Gene expression analysis

Total RNA (ribonucleic acid) extraction was performed from logarithmically growing cells and after nitrogen depletion. DNase I treatment of RNA, cDNA (complementary deoxyribonucleic acid) synthesis and RT-qPCR (real time quantitative polymerase chain reaction) were performed as previously described [84,85]. Briefly, reverse transcription was made using 1 μg of RNA using Reverse Transcription System (ThermoFisher, 4,374,967) following the manufacturer’s instructions. Quantification of cDNA was analyzed by using real-time qPCR on LightCycler II using Light Cycler 480 SYBR Green I Master (Roche, 04887352001). Sequence and information of the oligonucleotides used are listed in Table S2.

Statistical analysis

Statistical analysis of gene expression was performed using R Studio software.

Data from four (main figures) or three (supplementary figures) biological replicates are represented as ± standard deviation (SD). We used unpaired Welch’s t-test to calculate P-values and to determine significant differences between deletion strains and wild-type strain. P-values < 0.01 (main figures) or <0.05 (supplementary figures) were considered as significant.

Disclosure of potential conflicts of interest

The authors declare no competing interests.

Acknowledgments

We thank Kaoru Takegawa for kindly providing plasmid pGFP-Atg8 in pREP41 and strain SK1, and Akio Nakashima and Fuyuhiko Tamanoi for providing AN0175, AN0179 and JUP1350 strains. We thank Li-Lin Du for helpful discussions. This work was supported by the Ministerio de Ciencia, Innovación y Universidades, PLAN E and FEDER (Spain) (PGC2018-093920-B-I00 to E.H.). The Oxidative Stress and Cell Cycle group is also supported by Generalitat de Catalunya (Spain) (2017-SGR-539) and by Unidad de Excelencia María de Maeztu, funded by the AEI (Spain) (CEX2018-000792-M). R.B. is recipient of a FPI contract from the Ministerio de Ciencia, Innovación y Universidades (Spain). E.H. is recipient of an ICREA Academia Award (Generalitat de Catalunya, Spain).

Supplementary material

Supplemental data for this article can be accessed here.
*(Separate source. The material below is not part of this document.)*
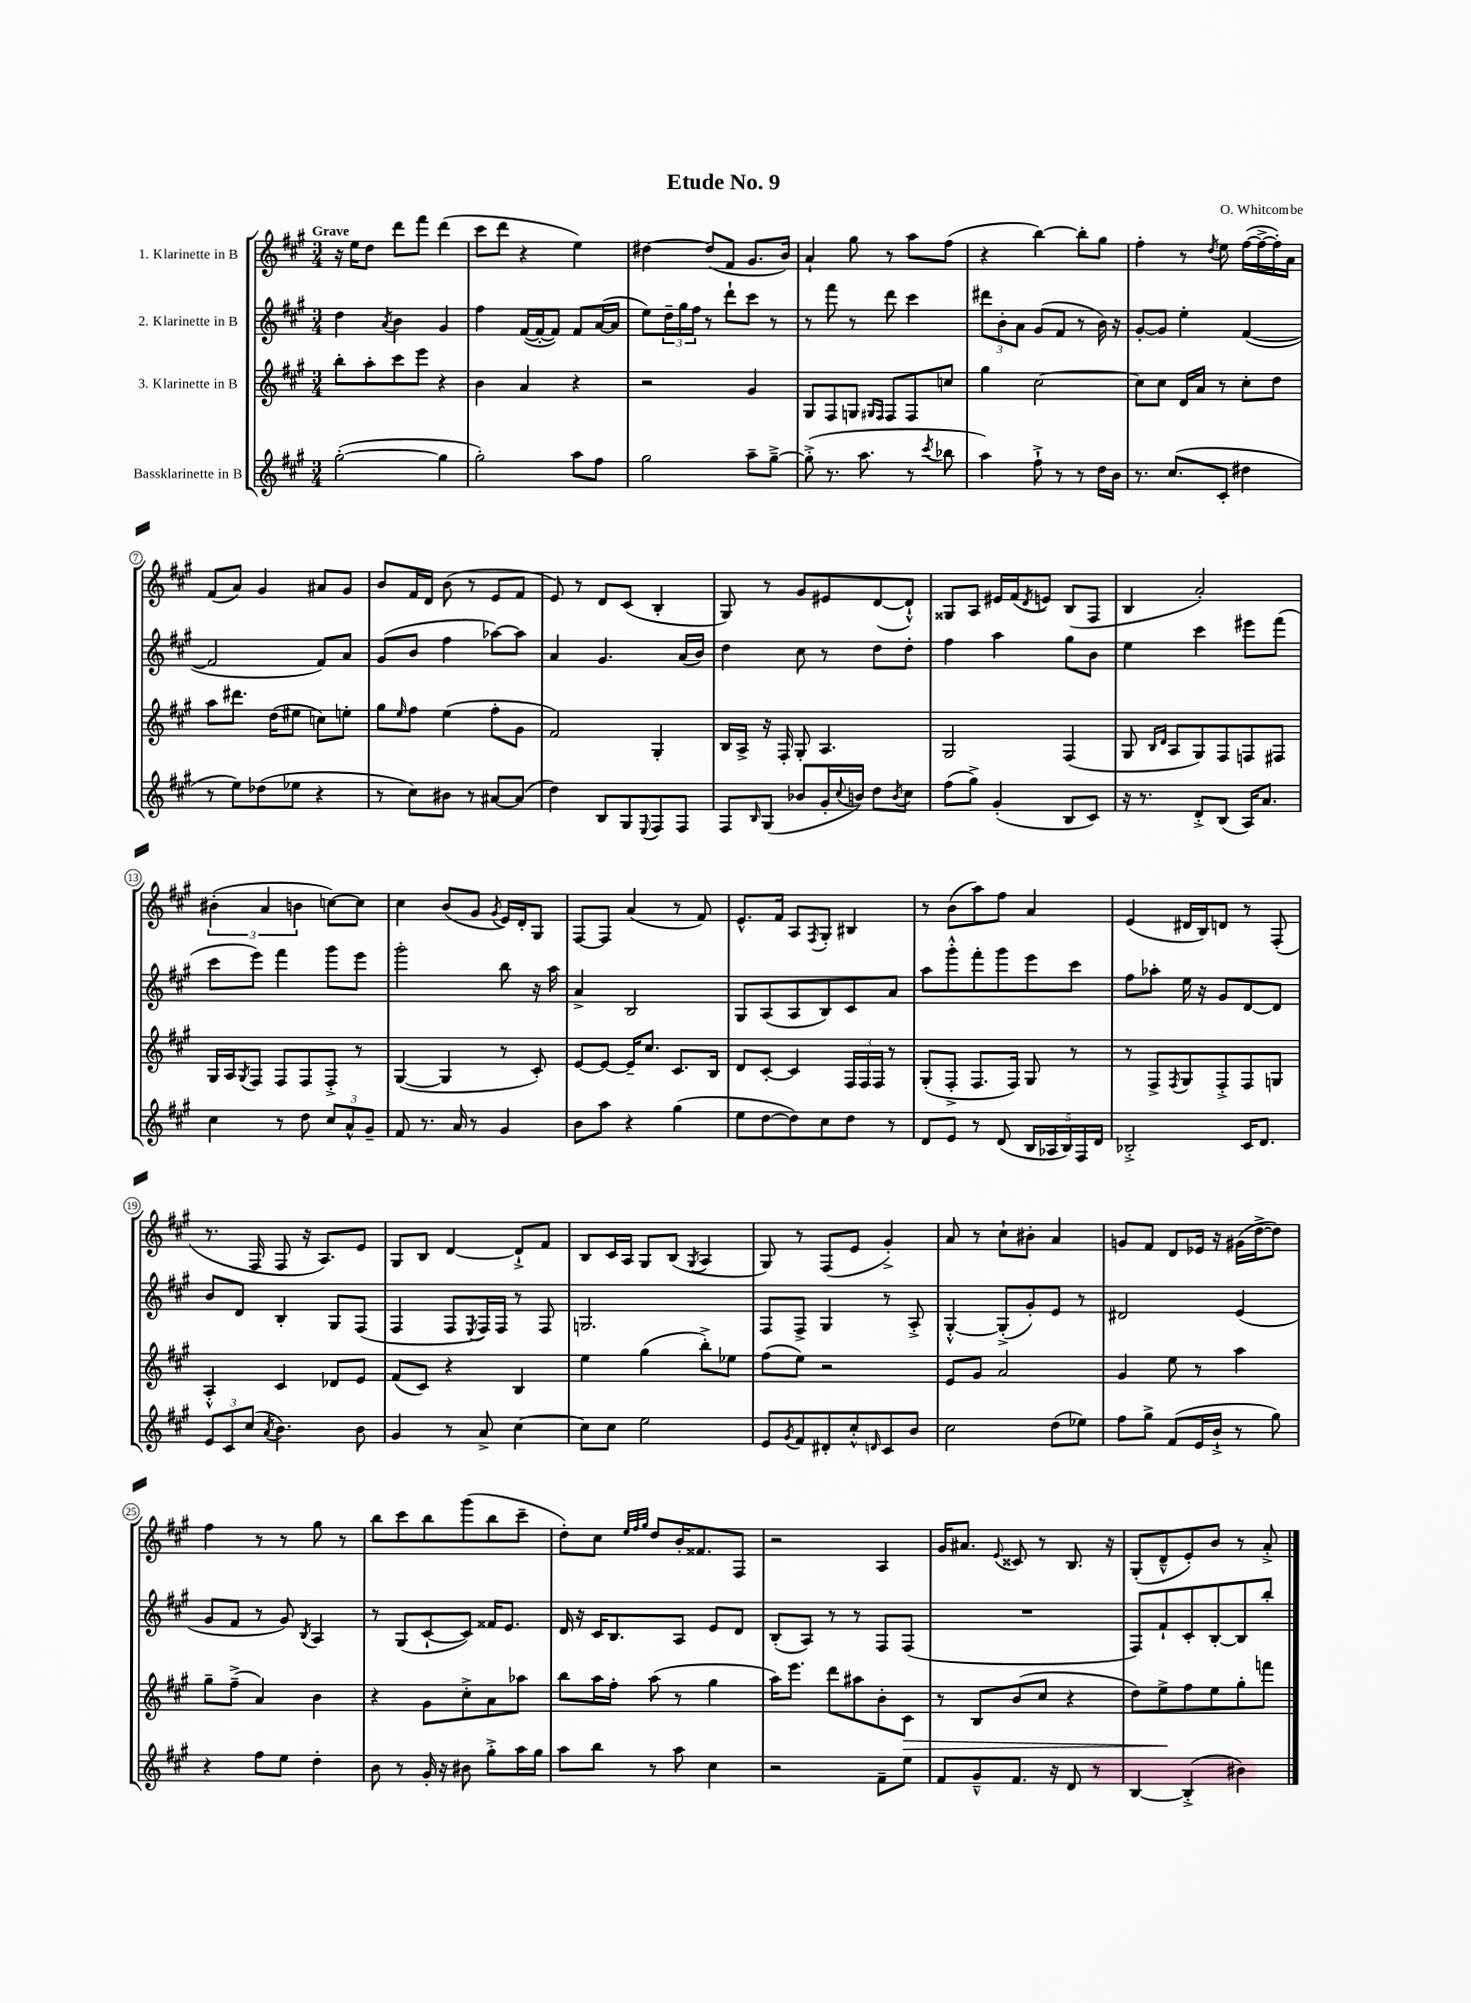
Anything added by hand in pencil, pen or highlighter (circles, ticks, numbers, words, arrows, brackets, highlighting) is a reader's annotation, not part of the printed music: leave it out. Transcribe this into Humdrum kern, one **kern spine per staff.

Data and code availability

All images included in the main and supplemental figures are available as Mendeley dataset (doi: 10.17632/wpvb37w474.1).

Additional information

Funding

This work was supported by the Generalitat de Catalunya [ICREA Academia Award]; Generalitat de Catalunya [2017-SGR-539]; Ministerio de Ciencia, Innovación y Universidades, Gobierno de España [PGC2018-093920-B-I00 to E.H.]; Ministerio de Ciencia, Innovación y Universidades, Gobierno de España (ES) [FPI contract].